Department of Biology, Lund University, 22362, Lund, Sweden.
Sci Rep. 2022 Aug 29;12(1):14683. doi: 10.1038/s41598-022-14395-4.
Principal Component Analysis (PCA) is a multivariate analysis that reduces the complexity of datasets while preserving data covariance. The outcome can be visualized on colorful scatterplots, ideally with only a minimal loss of information. PCA applications, implemented in well-cited packages like EIGENSOFT and PLINK, are extensively used as the foremost analyses in population genetics and related fields (e.g., animal and plant or medical genetics). PCA outcomes are used to shape study design, identify, and characterize individuals and populations, and draw historical and ethnobiological conclusions on origins, evolution, dispersion, and relatedness. The replicability crisis in science has prompted us to evaluate whether PCA results are reliable, robust, and replicable. We analyzed twelve common test cases using an intuitive color-based model alongside human population data. We demonstrate that PCA results can be artifacts of the data and can be easily manipulated to generate desired outcomes. PCA adjustment also yielded unfavorable outcomes in association studies. PCA results may not be reliable, robust, or replicable as the field assumes. Our findings raise concerns about the validity of results reported in the population genetics literature and related fields that place a disproportionate reliance upon PCA outcomes and the insights derived from them. We conclude that PCA may have a biasing role in genetic investigations and that 32,000-216,000 genetic studies should be reevaluated. An alternative mixed-admixture population genetic model is discussed.

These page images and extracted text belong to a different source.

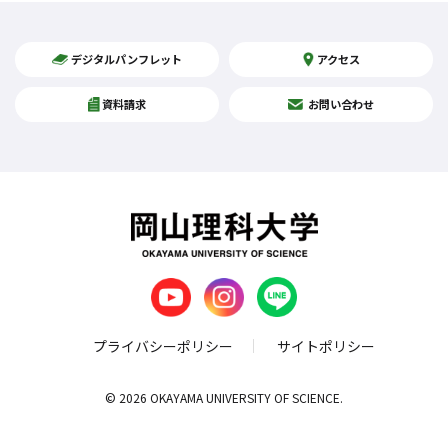
デジタルパンフレット
アクセス
資料請求
お問い合わせ
プライバシーポリシー
サイトポリシー
© 2026 OKAYAMA UNIVERSITY OF SCIENCE.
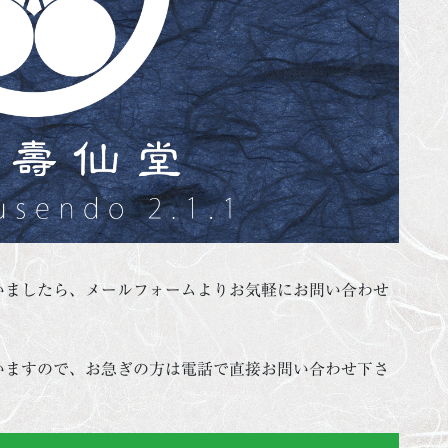
いましたら、メールフォームよりお気軽にお問い合わせ
いますので、お急ぎの方は電話で直接お問い合わせ下さ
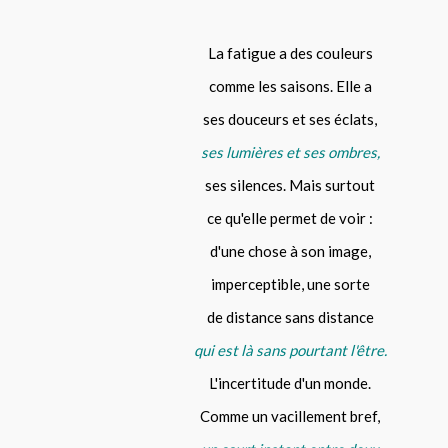
La fatigue a des couleurs
comme les saisons. Elle a
ses douceurs et ses éclats,
ses lumières et ses ombres,
ses silences. Mais surtout
ce qu'elle permet de voir :
d'une chose à son image,
imperceptible, une sorte
de distance sans distance
qui est là sans pourtant l'être.
L'incertitude d'un monde.
Comme un vacillement bref,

主成分分析(PCA)是一种多元分析方法,它在保留数据协方差的同时降低数据集的复杂性。结果可以在彩色散点图上可视化,理想情况下信息损失最小。PCA 应用程序,如 EIGENSOFT 和 PLINK 等知名软件包中实现,被广泛应用于群体遗传学和相关领域(例如动物和植物或医学遗传学)的首要分析。PCA 结果用于塑造研究设计、识别和描述个体和群体,并得出关于起源、进化、分散和相关性的历史和民族生物学结论。科学中的可重复性危机促使我们评估 PCA 结果是否可靠、稳健和可重复。我们使用直观的基于颜色的模型和人类群体数据分析了十二个常见测试案例。我们证明了 PCA 结果可能是数据的伪影,可以很容易地操纵它们以产生所需的结果。PCA 调整也会在关联研究中产生不利的结果。PCA 结果可能不像该领域所假设的那样可靠、稳健或可重复。我们的发现引起了人们对群体遗传学文献和相关领域报告的结果的有效性的关注,这些领域过分依赖 PCA 结果及其从中得出的见解。我们得出结论,PCA 可能在遗传研究中具有偏见作用,应该重新评估 32,000-216,000 项遗传研究。讨论了一种替代的混合混合群体遗传模型。